Render the records below as a two-column CSV with the headers field and value. Give one row per catalog field, put each entry in its own quoted field with line breaks turned into spaces, and leave the pictures out.

[Dataset rows]
'''
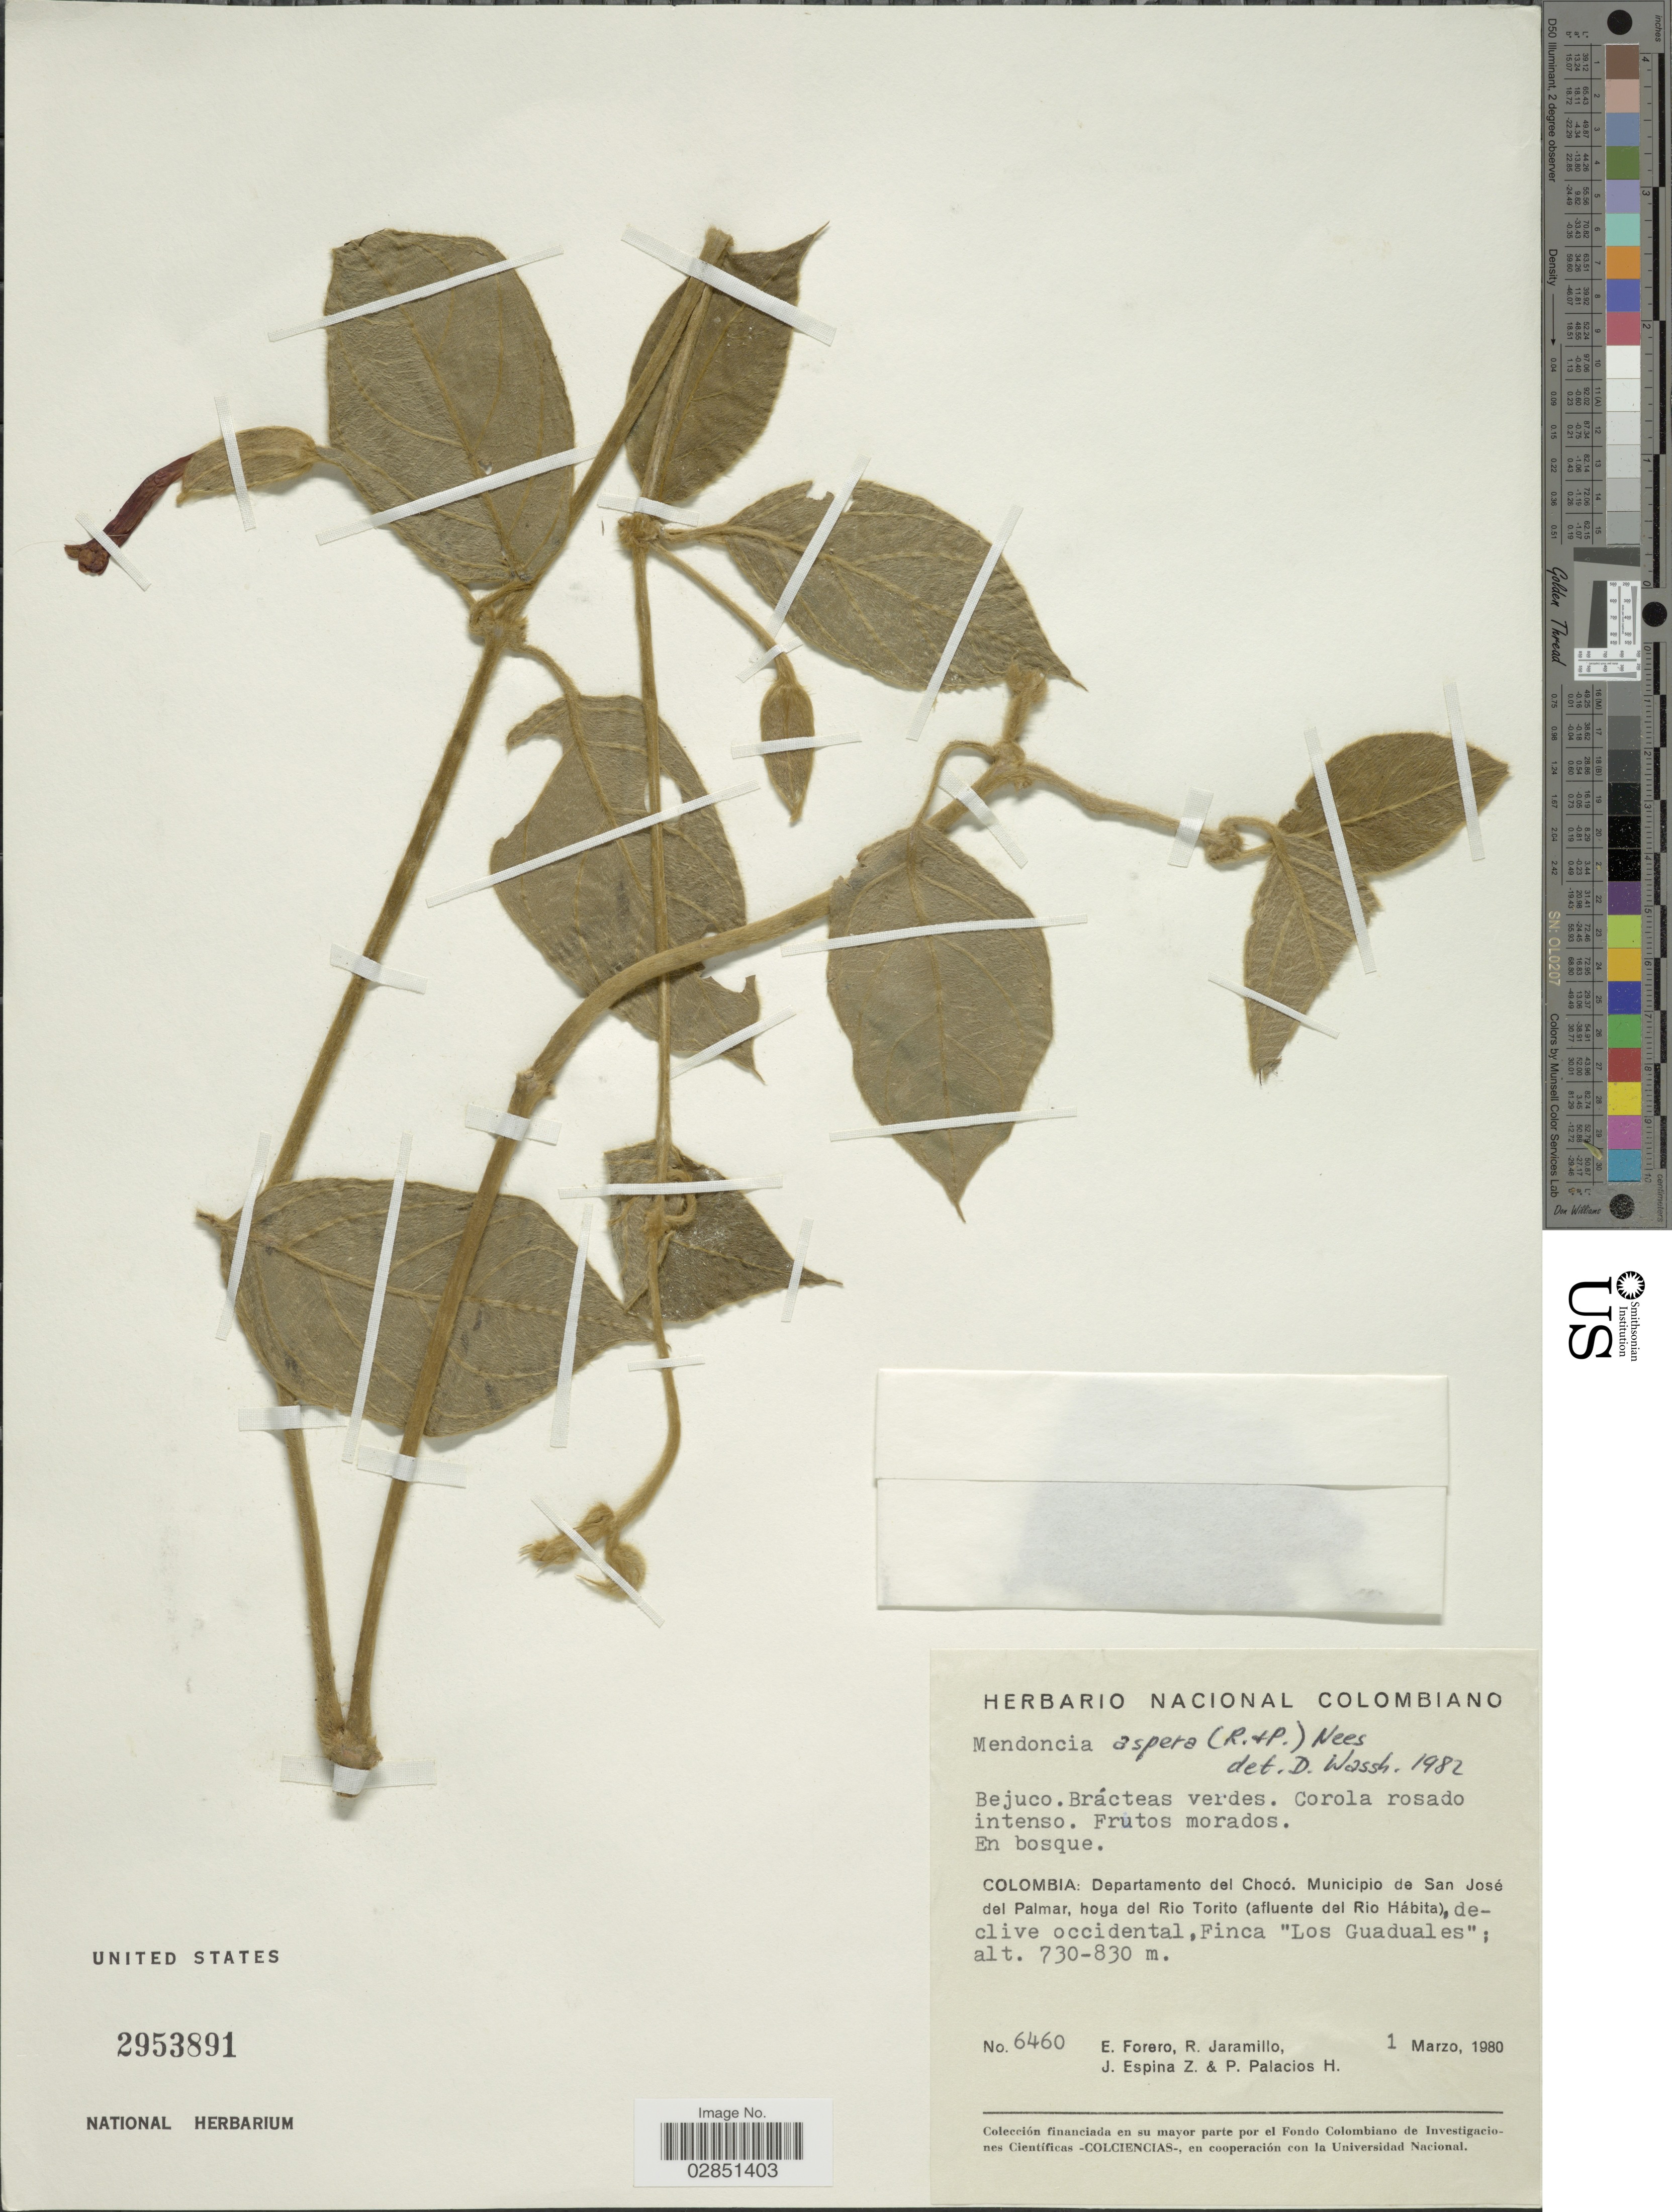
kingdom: Plantae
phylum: Tracheophyta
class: Magnoliopsida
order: Lamiales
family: Acanthaceae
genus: Mendoncia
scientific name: Mendoncia rotundifolia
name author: Poepp. & Endl.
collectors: E. Forero, R. Jaramillo M., J. Espina Z. & P. Palacios H.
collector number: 6460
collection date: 1980-03-01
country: Colombia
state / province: Chocó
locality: Departmento del Chocó. Municipio de San José del Palmar, hoya del Rio Torito (afluente del Rio Hábita), declive occidental, Finca "Los Guaduales".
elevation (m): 730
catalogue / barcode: US 2953891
'''
**Solution to this problem**
field,value
"kingdom:","Plantae"
"phylum:","Tracheophyta"
"class:","Magnoliopsida"
"order:","Lamiales"
"family:","Acanthaceae"
"genus:","Mendoncia"
"scientific name:","Mendoncia rotundifolia"
"name author:","Poepp. & Endl."
"collectors:","E. Forero, R. Jaramillo M., J. Espina Z. & P. Palacios H."
"collector number:","6460"
"collection date:","1980-03-01"
"country:","Colombia"
"state / province:","Chocó"
"locality:","Departmento del Chocó. Municipio de San José del Palmar, hoya del Rio Torito (afluente del Rio Hábita), declive occidental, Finca ""Los Guaduales""."
"elevation (m):","730"
"catalogue / barcode:","US 2953891"